Seitlich der alten Brücke hat die Deutsche Bahn in den vergangenen Monaten auch neue Widerlager aus Beton für die neue Brücke gebaut. Für jeweils zwei Widerlager und deren Gründung wurden rund 1330 Kubikmeter Beton benötigt. Zudem wurden 200 Pfähle im Gleisbereich ins Erdreich gebohrt, teilweise bis zu acht Meter tief. Der Mittelpfeiler der alten Brücke wird nicht mehr benötigt und wird zurückgebaut. Die freigewordene Fläche des Pfeilers wird wiederhergestellt und renaturiert.

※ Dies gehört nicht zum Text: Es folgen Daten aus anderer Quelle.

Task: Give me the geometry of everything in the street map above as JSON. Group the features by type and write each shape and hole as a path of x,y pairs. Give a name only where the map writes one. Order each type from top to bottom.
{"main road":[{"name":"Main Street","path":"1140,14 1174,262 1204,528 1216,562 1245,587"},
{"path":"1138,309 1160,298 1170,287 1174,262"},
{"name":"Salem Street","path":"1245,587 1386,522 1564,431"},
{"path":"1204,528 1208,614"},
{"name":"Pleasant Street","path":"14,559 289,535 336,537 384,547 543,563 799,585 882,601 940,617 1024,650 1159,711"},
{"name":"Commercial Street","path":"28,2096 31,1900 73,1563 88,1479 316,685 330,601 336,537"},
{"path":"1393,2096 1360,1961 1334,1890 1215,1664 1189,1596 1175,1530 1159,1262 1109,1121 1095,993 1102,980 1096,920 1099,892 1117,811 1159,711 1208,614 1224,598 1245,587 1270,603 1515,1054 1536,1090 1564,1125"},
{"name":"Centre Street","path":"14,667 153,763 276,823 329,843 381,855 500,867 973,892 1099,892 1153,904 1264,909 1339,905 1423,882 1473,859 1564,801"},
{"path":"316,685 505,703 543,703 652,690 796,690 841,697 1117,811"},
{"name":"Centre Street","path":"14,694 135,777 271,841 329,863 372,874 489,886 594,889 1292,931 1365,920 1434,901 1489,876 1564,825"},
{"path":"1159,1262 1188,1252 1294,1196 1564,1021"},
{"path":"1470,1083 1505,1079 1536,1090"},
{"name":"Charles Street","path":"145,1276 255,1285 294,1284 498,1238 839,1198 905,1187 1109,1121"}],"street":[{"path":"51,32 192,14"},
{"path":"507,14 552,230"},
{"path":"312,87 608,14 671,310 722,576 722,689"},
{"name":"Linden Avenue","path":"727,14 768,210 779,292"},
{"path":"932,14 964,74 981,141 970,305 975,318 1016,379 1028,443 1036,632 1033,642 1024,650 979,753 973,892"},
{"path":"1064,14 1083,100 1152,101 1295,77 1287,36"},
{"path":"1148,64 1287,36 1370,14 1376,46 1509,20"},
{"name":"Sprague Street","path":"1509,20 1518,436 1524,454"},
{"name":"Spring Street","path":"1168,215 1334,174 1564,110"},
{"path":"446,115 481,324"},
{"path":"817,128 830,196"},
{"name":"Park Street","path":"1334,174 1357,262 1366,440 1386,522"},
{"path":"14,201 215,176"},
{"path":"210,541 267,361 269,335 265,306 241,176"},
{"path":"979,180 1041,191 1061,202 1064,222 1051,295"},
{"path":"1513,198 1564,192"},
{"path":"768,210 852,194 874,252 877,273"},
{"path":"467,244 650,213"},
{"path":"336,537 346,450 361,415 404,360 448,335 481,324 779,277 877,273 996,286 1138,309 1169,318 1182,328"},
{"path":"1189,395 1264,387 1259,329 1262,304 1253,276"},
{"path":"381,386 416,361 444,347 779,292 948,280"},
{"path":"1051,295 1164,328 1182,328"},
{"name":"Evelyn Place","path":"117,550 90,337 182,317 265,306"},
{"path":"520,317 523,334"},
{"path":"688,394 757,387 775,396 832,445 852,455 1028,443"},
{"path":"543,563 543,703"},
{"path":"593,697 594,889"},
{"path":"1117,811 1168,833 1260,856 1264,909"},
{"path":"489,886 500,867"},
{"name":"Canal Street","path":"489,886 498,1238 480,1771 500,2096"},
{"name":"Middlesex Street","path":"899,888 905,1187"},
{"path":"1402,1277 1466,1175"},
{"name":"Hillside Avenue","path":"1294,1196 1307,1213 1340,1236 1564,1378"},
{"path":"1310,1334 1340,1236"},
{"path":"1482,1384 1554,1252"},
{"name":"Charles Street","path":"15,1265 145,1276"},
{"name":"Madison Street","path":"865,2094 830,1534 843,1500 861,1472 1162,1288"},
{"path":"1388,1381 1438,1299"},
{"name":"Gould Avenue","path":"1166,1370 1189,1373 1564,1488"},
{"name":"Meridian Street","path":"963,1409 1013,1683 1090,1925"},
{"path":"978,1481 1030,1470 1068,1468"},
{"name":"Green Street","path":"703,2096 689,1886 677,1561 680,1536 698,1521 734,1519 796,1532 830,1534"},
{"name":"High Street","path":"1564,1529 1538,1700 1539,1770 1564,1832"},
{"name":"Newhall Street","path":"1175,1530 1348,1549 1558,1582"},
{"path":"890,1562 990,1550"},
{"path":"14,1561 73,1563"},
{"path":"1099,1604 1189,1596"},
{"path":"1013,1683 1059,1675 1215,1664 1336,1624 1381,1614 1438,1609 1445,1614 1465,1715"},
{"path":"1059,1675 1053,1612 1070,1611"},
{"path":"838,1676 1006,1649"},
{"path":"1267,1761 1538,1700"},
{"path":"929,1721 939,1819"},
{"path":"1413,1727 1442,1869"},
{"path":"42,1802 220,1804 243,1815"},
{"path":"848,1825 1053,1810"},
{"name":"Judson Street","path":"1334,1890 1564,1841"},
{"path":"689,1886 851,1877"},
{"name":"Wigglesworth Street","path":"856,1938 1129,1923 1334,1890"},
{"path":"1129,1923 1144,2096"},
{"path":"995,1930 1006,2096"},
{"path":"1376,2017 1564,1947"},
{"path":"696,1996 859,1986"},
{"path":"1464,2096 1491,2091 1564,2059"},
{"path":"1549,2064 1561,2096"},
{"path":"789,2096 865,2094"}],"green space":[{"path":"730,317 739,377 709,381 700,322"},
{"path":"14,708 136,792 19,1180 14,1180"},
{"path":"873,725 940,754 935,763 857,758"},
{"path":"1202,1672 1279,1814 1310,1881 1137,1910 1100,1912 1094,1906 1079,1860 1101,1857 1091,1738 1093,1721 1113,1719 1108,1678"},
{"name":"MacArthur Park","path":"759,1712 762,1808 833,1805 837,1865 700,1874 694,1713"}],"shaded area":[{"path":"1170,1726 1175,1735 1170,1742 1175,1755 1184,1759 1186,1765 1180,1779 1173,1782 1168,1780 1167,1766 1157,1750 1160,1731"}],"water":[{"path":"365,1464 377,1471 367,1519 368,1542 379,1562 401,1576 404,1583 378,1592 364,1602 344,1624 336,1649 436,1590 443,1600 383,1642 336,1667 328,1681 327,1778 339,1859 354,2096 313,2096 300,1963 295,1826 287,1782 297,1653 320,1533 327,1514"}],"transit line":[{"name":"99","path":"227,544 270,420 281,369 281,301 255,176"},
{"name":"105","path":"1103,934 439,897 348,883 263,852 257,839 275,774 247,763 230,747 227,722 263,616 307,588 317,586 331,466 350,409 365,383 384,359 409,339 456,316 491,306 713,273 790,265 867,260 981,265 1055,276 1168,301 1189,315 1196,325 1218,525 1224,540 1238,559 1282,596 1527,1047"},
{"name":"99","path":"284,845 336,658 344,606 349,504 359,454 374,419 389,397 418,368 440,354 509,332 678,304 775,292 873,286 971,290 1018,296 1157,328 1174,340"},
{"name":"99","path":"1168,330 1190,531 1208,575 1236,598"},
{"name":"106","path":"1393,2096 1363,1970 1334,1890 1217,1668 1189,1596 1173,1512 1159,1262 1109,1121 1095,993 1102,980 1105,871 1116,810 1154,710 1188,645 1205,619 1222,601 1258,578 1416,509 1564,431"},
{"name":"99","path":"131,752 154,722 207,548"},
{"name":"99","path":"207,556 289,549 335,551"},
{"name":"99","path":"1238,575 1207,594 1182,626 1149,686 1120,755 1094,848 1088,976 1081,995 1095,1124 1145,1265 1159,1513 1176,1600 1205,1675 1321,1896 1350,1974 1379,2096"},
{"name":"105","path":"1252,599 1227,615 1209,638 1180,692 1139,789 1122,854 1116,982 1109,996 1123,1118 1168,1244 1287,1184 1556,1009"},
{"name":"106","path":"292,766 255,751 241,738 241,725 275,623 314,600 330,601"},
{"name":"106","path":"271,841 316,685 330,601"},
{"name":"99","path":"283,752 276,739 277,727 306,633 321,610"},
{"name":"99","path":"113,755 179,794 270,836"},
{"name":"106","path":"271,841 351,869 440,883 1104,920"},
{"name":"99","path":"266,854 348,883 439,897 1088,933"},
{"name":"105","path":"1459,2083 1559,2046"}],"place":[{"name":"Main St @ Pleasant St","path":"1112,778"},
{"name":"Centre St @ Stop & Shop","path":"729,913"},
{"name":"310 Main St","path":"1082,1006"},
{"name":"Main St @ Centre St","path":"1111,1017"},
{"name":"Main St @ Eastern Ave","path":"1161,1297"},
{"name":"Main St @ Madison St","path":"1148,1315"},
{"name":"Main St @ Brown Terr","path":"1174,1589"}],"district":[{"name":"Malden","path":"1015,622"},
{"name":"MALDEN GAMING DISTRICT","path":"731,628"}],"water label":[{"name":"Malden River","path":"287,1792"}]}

Im Zuge des Neubaus der Ruhrkanalbrücke wurden sowohl die Oberleitung auf einer Länge von 500 Metern als auch das Gleis auf einer Länge von etwa 200 Metern erneuert.

Die neue Eisenbahnbrücke soll auf jeden Fall die nächsten hundert Jahre in Betrieb sein. Die alte Ruhrkanalbrücke hatte es mit dem ursprünglichen Baujahr 1911 immerhin auf 108 Jahre gebracht. Der Stahl für die neue Brücke wurde im Hinblick auf eine lange Haltbarkeitszeit deshalb besonders behandelt. Die Beschichtung besteht aus vier Lagen, von denen drei bereits im Werk aufgetragen wurden. Die Deckschicht wird jetzt bis zur engültigen Freigabe für den Bahnverkehr am frühen Montagmorgen direkt vor Ort aufgebracht. Zu Spitzenzeiten haben übrigens auf der riesigen Baustelle bis zu 50 Bauarbeiter gearbeitet, die jetzt die „Endphase“ einläuten.

Noch weitere
neue Brücken

In den nächsten drei bis fünf Jahren werden noch zwei weitere in der Nähe liegende Brückenbauwerke erneuert, die aber längst nicht die Ausmaße des jetzigen Projekts haben. „Wir sind bestens gewappnet“, lachte der Projektleiter.